Posted By Jim On 11/02/2007 @ 11:33 am In Education | 24 Comments

As I wrote this morning, I opted for the Maryland 529 College Investment Plan (CIP) over the Maryland 529 Prepaid College Trust (PCT) when I enrolled and I did so for a variety of reasons. First off, the Prepaid College Trust is like prepaying and locking in the rates of a Maryland educational institution today but for use sometime in the future (at least three years in the future).

Can Only Enroll Beneficiary After Birth

This made the PCT impossible for me because we don’t have any children yet. The CIP lets me name myself as the beneficiary and then roll that over to my child when he or she is born.

However, let’s say I have a child and the PCT was an option, would I still do the CIP? Yes, here’s why.

1. PCT’s “Legislative Guarantee”

With the CIP, my after-tax assets are put into various funds that grow tax-deferred (tax-free if spent on educational expenses). The PCT, it’s like Social Security, I pay into a system that will put it in a group of investments that will guarantee I can get a payout when my child enters college. If there is a shortfall, then the Legislative Guarantee says:

… the Governor to submit a request for the Prepaid College Trust in his/her annual budget if the Prepaid College Trust experiences a shortfall in any given year. As with the entire State budget, this request would require General Assembly approval.

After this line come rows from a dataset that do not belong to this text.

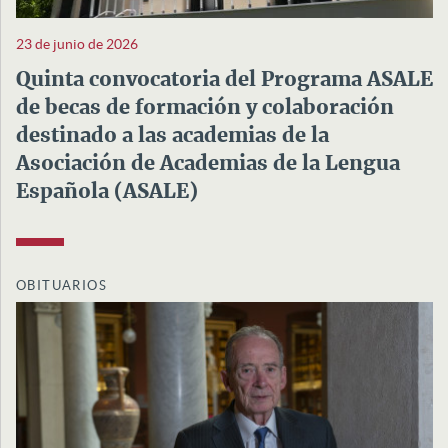
23 de junio de 2026
Quinta convocatoria del Programa ASALE
de becas de formación y colaboración
destinado a las academias de la
Asociación de Academias de la Lengua
Española (ASALE)
OBITUARIOS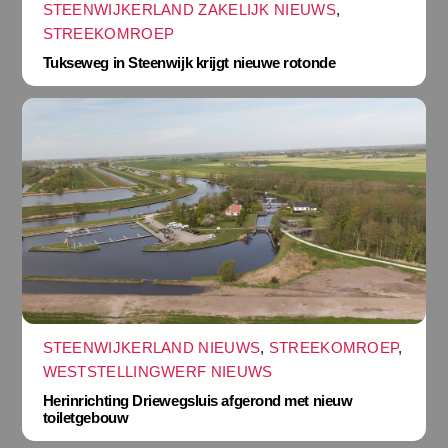
STEENWIJKERLAND ZAKELIJK NIEUWS
,
STREEKOMROEP
Tukseweg in Steenwijk krijgt nieuwe rotonde
STEENWIJKERLAND NIEUWS
,
STREEKOMROEP
,
WESTSTELLINGWERF NIEUWS
Herinrichting Driewegsluis afgerond met nieuw
toiletgebouw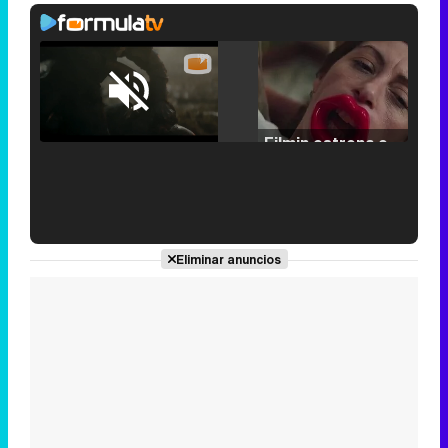
Loaded
:
25.30%
/
Unmute
Filmin estrena el tráiler de 'Millennial Mal', su nueva comedia universitaria de la mano de Lorena Iglesias
'120 Minutos' celebra sus 2.000 programas en Telemadrid con un vídeo del día a día en la redacción
Eliminar anuncios
Tráiler de '33 días', la nueva serie de Atresplayer con Julián Villagrán y José Manuel Poga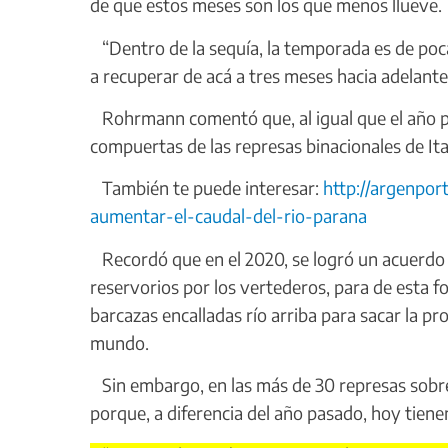
de que estos meses son los que menos llueve.
“Dentro de la sequía, la temporada es de pocas
a recuperar de acá a tres meses hacia adelante
Rohrmann comentó que, al igual que el año pas
compuertas de las represas binacionales de Ita
También te puede interesar:
http://argenpor
aumentar-el-caudal-del-rio-parana
Recordó que en el 2020, se logró un acuerdo 
reservorios por los vertederos, para de esta 
barcazas encalladas río arriba para sacar la pr
mundo.
Sin embargo, en las más de 30 represas sobre 
porque, a diferencia del año pasado, hoy ti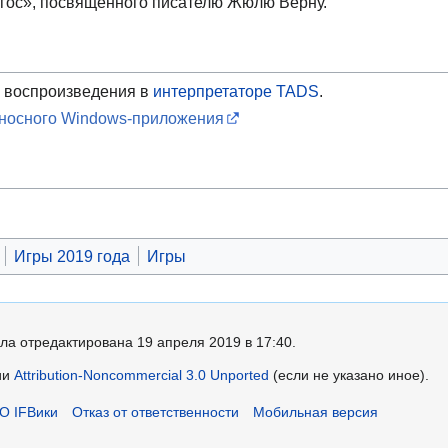
огос», посвящённого писателю Жюлю Верну.
 воспроизведения в
интерпретаторе TADS
.
еносного Windows-приложения
Игры 2019 года
Игры
ла отредактирована 19 апреля 2019 в 17:40.
ии
Attribution-Noncommercial 3.0 Unported
(если не указано иное).
О IFВики
Отказ от ответственности
Мобильная версия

What happens if they don’t approve it? What if there is a huge shortfall and no way to fund it? Those are questions that I don’t see answers for and one of the fundamental problems I have with these sorts of guarantees (like Social Security). I’d much rather prefer to have an account with funds in it that I know is there and isn’t spent elsewhere.

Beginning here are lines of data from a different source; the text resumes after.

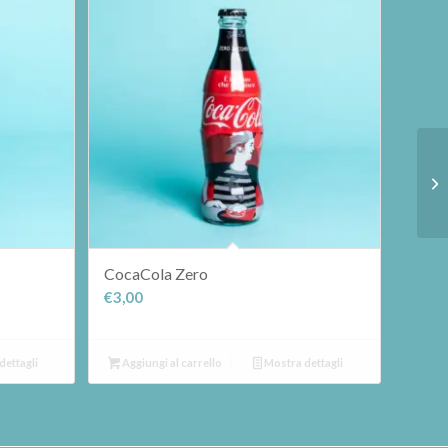
CocaCola Zero
€
3,00
dettagli
Aggiungi al carrello
Mostra dettagli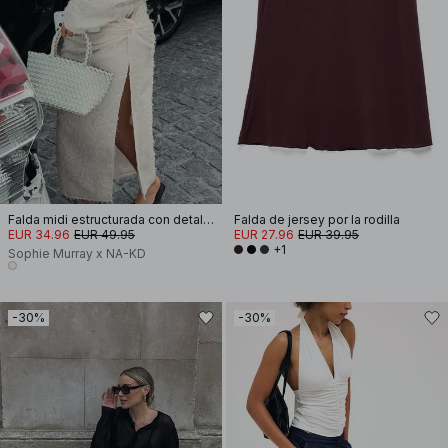
Falda midi estructurada con detalle retorcido
Falda de jersey por la rodilla
EUR 34.96
EUR 49.95
EUR 27.96
EUR 39.95
+1
Sophie Murray x NA-KD
-30%
-30%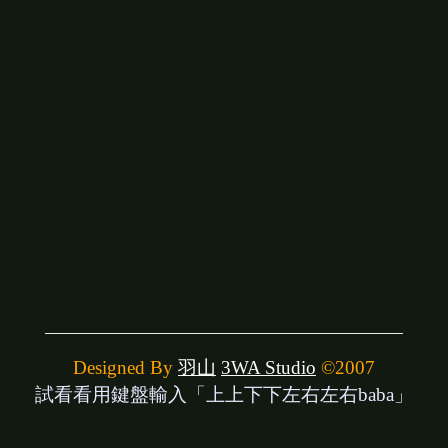
Designed By
羽山
3WA Studio
©2007
試看看用鍵盤輸入「上上下下左右左右baba」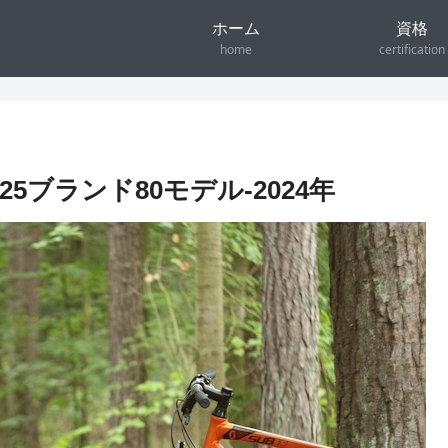
ホーム
資格
home
certification
5ブランド80モデル-2024年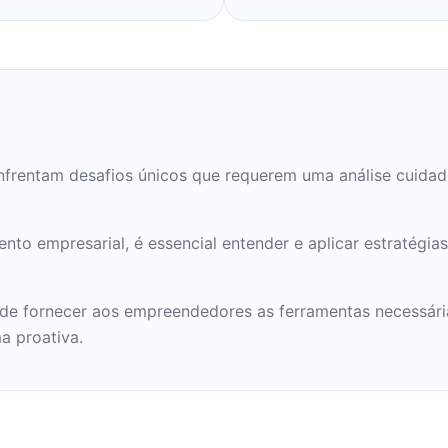
03. Hoje é
portamento
ford Graduate School of
nfrentam desafios únicos que requerem uma análise cuida
ento empresarial, é essencial entender e aplicar estratégi
pode fornecer aos empreendedores as ferramentas necessári
a proativa.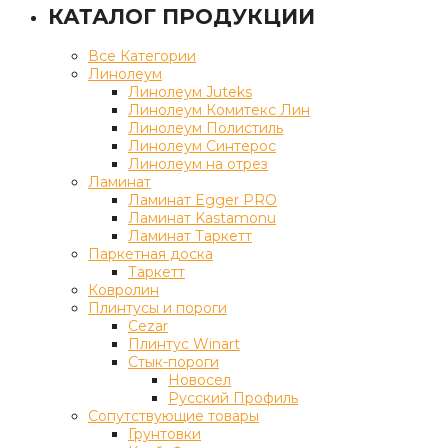
КАТАЛОГ ПРОДУКЦИИ
Все Категории
Линолеум
Линолеум Juteks
Линолеум Комитекс Лин
Линолеум Полистиль
Линолеум Синтерос
Линолеум на отрез
Ламинат
Ламинат Egger PRO
Ламинат Kastamonu
Ламинат Таркетт
Паркетная доска
Таркетт
Ковролин
Плинтусы и пороги
Cezar
Плинтус Winart
Стык-пороги
Новосел
Русский Профиль
Сопутствующие товары
Грунтовки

2. CIP: Potentially Higher Returns

With the CIP, I’m banking on market returns on my funds that may be outpaced by the increasing costs in education. According to their math, the University of Maryland’s tuition and mandatory fees increased 90% in 10 years, or 6.6% each year. Johns Hopkins University increased 63% in 10 years, or 5.0% each year. Now, if your think the market will return 11% on average, you’ll want the CIP.

3. Flexibility Over Price

If you’re certain that a Maryland college is where your child will be going (and the Legislative Guarantee placates your concerns over future fundability), then the PCT is probably your best bet because it guarantees the cost. If you’re not so sure, the PCT’s value for a college outside of Maryland is limited to the “Weighted Average Tuitions” of four year colleges. The increase in how much they’d pay per year for a public college outside of Maryland was a paltry 1.6%; that isn’t that impressive considering they spent the first half of the PCT FAQ [3] telling us about the 90% in ten year increase in UMD’s prices.

Ultimately, the guarantee part was what concerned me but the Flexibility over Price issue was a close number 2. The potentially higher returns part wasn’t as big a factor as the other two but I felt is deserved some mention because ROI should always be on your mind when making investment decisions. Talk to a professional because you make any decisions, these are my opinions and I have little experience in this arena.

For those Marylanders (or outside Marylanders who are enrolled in either program) in 529 programs, how did you pick which plan to go with? For those who are thinking about it, what are the issues on your mind?